Top of DATA FOR REVIEW

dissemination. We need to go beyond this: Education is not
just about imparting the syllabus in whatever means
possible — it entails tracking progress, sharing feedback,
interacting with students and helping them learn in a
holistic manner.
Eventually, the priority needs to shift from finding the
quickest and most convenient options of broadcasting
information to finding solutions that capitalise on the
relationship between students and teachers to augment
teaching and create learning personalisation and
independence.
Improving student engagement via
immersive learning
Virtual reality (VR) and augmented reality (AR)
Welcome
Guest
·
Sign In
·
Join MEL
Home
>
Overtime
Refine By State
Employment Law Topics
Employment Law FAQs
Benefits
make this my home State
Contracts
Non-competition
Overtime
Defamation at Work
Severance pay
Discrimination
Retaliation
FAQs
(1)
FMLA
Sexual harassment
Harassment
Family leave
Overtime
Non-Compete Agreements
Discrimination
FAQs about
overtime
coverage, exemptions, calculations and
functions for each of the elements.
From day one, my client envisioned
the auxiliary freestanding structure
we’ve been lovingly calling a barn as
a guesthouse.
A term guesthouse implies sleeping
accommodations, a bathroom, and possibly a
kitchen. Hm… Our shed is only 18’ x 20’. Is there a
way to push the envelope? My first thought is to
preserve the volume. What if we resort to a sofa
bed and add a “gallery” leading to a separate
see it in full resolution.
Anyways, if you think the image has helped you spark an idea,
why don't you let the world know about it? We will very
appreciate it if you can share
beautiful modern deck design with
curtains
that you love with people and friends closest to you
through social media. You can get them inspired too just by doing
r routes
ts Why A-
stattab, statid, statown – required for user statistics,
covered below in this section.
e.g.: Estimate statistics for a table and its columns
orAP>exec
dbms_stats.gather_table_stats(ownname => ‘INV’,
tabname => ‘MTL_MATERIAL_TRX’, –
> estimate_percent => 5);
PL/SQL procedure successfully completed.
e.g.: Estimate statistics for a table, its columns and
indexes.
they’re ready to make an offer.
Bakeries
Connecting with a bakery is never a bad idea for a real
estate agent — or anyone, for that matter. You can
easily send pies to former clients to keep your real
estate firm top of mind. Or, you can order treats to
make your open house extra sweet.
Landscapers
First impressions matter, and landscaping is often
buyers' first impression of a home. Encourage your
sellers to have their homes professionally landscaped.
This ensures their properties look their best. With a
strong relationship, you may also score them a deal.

Bottom of DATA FOR REVIEW

REQUIREMENT —
Scan the entries above for the line containing "bed and add", and copy it and all lines after it exactly, down to and including the line containing "Connecting with a".

RESPONSE AREA —
bed and add a “gallery” leading to a separate
see it in full resolution.
Anyways, if you think the image has helped you spark an idea,
why don't you let the world know about it? We will very
appreciate it if you can share
beautiful modern deck design with
curtains
that you love with people and friends closest to you
through social media. You can get them inspired too just by doing
r routes
ts Why A-
stattab, statid, statown – required for user statistics,
covered below in this section.
e.g.: Estimate statistics for a table and its columns
orAP>exec
dbms_stats.gather_table_stats(ownname => ‘INV’,
tabname => ‘MTL_MATERIAL_TRX’, –
> estimate_percent => 5);
PL/SQL procedure successfully completed.
e.g.: Estimate statistics for a table, its columns and
indexes.
they’re ready to make an offer.
Bakeries
Connecting with a bakery is never a bad idea for a real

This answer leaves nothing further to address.